When you say judicial restraint, you are echoing the earlier premise that it increases the judicial power if the judiciary strikes down other provisions of the Act. I suggest to you it might be quite the opposite. We would be exercising the judicial power if one Act was – one provision was stricken and the others remained to impose a risk on insurance companies that Congress had never intended. By reason of this Court, we would have a new regime that Congress did not provide for, did not consider. That, it seems to me, can be argued at least to be a more extreme exercise of judicial power than to strike – than striking the whole. … I just don’t accept the premise. Tr. at 36.
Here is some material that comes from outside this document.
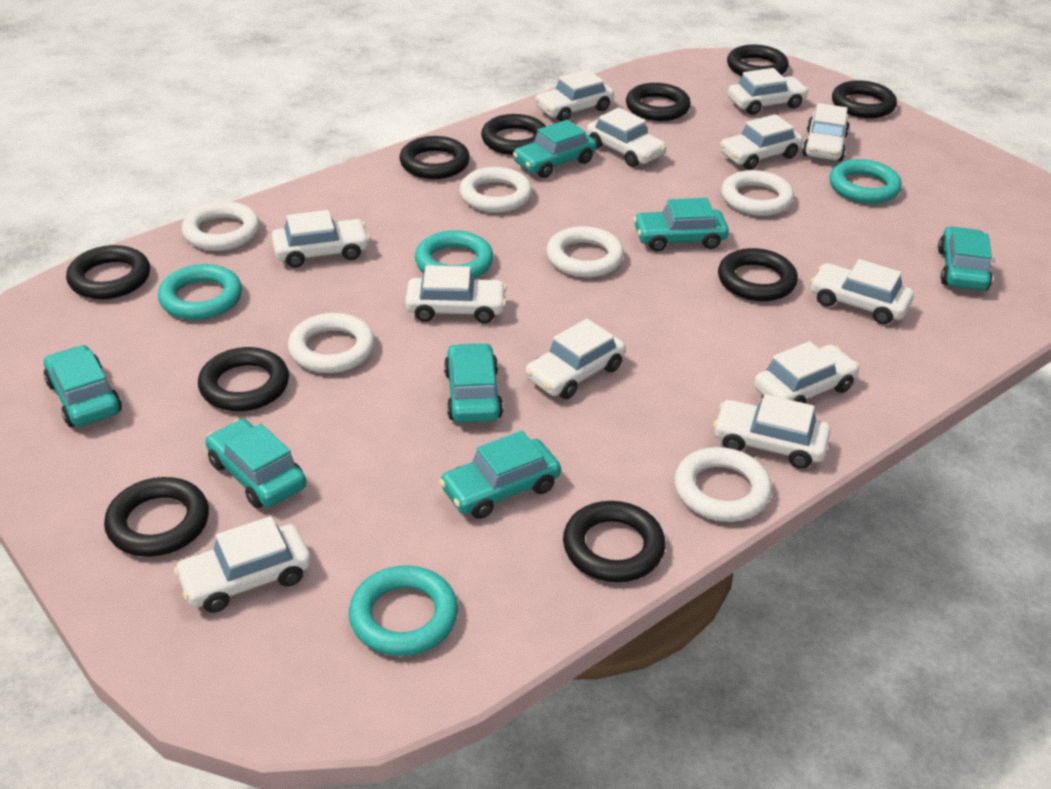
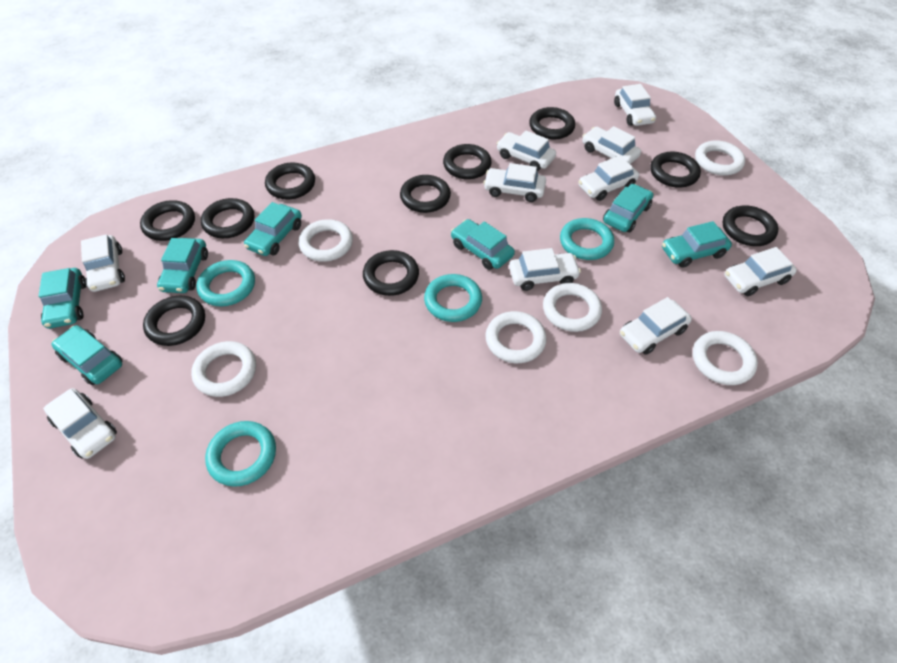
white car: 12 -> 10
Of course, two Justices do not make a majority, and it’s possible that even these Justices, particularly J. Kennedy, were focused on other provisions that directly relate to health care funding. And, severability only becomes an issue if the Court rules that the mandate provisions are unconstitutional. On the other hand, several other Justices, although apparently certain that the “peripheral” provisions should be severed, expressed concerns over the practicality of the Supreme Court pouring over the 2700-page Act to identify what’s appropriate to preserve. So, in a nutshell, there seems like there’s a small, but real chance that the entire act, including the BPCIA, will be struck down. That possibility would leave the stakeholders in the biosimilars space with either the exciting opportunity or the terrifying risk of Congress redesigning the BPCIA from the ground up. One thing is for sure — if the BPCIA is struck down, the long path to the first approval of a biosimilar will get much, much longer.